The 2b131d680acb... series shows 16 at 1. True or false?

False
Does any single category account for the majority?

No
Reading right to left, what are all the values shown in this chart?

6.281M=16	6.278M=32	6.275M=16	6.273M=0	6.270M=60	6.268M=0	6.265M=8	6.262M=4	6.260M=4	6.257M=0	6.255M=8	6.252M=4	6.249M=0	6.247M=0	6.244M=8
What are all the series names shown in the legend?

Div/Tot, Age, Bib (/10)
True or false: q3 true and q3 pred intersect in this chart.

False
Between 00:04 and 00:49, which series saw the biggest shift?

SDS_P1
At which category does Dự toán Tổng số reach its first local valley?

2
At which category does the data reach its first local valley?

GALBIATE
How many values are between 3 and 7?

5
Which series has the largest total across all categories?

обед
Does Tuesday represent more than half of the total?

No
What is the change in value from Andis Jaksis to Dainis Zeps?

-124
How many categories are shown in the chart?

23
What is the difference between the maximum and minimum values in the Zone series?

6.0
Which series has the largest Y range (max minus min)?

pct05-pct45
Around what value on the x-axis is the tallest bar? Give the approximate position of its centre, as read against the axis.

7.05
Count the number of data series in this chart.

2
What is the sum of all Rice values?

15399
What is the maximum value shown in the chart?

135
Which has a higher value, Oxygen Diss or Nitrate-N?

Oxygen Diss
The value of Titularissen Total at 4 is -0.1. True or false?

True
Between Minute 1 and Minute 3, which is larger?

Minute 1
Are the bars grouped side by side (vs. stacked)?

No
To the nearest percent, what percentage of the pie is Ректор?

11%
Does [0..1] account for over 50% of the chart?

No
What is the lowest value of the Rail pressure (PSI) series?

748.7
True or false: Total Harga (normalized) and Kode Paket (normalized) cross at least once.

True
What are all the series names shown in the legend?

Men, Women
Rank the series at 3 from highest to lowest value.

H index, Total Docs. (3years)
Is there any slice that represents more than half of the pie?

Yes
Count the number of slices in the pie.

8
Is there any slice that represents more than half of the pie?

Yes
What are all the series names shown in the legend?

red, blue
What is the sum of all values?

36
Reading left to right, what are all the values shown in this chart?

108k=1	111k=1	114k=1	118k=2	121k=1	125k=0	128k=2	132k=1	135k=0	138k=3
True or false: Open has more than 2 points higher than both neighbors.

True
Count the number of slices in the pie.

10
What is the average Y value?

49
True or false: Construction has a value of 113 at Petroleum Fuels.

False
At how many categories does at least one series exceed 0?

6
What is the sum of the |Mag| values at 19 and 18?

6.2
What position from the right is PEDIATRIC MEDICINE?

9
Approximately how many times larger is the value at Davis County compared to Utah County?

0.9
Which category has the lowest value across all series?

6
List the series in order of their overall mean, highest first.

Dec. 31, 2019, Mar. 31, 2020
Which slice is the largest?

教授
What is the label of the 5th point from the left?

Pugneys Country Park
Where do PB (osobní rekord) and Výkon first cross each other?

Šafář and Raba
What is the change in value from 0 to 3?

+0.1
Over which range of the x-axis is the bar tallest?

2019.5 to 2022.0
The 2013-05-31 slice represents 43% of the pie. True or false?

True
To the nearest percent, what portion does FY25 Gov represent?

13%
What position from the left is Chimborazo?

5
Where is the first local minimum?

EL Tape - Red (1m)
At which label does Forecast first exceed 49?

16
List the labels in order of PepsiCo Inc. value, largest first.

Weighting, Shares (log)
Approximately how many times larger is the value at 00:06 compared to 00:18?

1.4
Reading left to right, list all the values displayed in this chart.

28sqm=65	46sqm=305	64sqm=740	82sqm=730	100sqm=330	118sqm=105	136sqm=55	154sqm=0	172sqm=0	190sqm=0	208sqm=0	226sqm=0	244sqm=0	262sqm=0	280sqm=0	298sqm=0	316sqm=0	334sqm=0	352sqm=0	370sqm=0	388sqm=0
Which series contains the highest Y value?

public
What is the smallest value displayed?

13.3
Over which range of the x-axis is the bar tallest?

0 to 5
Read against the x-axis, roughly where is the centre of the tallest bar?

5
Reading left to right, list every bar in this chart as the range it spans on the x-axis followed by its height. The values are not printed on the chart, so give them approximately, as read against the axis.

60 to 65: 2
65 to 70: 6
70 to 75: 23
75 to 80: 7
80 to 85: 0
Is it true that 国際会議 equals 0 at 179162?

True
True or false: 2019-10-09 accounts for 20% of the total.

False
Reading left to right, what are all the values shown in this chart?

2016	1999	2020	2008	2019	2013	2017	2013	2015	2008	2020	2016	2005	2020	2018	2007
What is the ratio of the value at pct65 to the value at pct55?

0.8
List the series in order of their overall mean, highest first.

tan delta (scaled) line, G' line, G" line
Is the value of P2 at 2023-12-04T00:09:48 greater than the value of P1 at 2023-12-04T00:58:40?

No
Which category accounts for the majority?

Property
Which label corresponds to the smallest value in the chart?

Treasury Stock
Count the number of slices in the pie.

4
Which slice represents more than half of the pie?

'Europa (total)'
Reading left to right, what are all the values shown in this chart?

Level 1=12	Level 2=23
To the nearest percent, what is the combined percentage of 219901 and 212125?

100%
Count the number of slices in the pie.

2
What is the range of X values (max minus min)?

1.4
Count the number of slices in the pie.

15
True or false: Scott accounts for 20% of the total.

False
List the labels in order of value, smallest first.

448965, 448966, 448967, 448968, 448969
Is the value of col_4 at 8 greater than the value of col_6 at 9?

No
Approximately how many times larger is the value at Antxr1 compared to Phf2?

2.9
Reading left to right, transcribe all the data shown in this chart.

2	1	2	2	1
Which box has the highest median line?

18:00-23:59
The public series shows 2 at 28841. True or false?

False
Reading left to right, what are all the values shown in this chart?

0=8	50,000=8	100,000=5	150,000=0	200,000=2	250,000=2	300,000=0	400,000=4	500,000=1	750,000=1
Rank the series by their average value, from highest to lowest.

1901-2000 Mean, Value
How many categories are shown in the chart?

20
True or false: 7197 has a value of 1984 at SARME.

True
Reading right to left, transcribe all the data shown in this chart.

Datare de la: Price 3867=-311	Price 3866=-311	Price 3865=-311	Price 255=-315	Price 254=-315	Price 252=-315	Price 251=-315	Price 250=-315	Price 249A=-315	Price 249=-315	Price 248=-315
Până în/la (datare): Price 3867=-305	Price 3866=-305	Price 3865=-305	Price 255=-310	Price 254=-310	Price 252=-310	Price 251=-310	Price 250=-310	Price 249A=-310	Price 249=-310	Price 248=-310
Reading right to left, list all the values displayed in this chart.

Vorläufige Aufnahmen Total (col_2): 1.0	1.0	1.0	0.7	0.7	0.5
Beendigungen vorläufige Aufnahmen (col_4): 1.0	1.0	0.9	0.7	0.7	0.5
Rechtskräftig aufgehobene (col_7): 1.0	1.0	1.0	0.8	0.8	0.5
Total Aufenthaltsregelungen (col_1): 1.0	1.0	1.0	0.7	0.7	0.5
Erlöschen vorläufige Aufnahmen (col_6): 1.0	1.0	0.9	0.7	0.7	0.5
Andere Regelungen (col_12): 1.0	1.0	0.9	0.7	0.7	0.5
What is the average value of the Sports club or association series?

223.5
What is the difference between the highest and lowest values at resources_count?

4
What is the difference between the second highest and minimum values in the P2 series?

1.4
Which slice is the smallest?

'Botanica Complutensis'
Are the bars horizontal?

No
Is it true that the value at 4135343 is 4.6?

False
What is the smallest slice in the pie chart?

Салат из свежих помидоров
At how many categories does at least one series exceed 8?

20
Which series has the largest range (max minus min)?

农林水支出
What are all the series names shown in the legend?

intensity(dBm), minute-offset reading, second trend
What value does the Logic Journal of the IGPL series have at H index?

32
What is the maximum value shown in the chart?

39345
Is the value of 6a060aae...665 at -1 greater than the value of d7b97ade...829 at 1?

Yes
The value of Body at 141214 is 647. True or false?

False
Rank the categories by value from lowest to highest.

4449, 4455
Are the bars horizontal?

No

□ □ □ □

Rewrite the records from the first line through the line containing "What is the change in value from Andis", replacing every "category" with "group" and leaving everything else unchanged.

▶ _OUTPUT FOR THIS EXERCISE_:
The 2b131d680acb... series shows 16 at 1. True or false?

False
Does any single group account for the majority?

No
Reading right to left, what are all the values shown in this chart?

6.281M=16	6.278M=32	6.275M=16	6.273M=0	6.270M=60	6.268M=0	6.265M=8	6.262M=4	6.260M=4	6.257M=0	6.255M=8	6.252M=4	6.249M=0	6.247M=0	6.244M=8
What are all the series names shown in the legend?

Div/Tot, Age, Bib (/10)
True or false: q3 true and q3 pred intersect in this chart.

False
Between 00:04 and 00:49, which series saw the biggest shift?

SDS_P1
At which group does Dự toán Tổng số reach its first local valley?

2
At which group does the data reach its first local valley?

GALBIATE
How many values are between 3 and 7?

5
Which series has the largest total across all categories?

обед
Does Tuesday represent more than half of the total?

No
What is the change in value from Andis Jaksis to Dainis Zeps?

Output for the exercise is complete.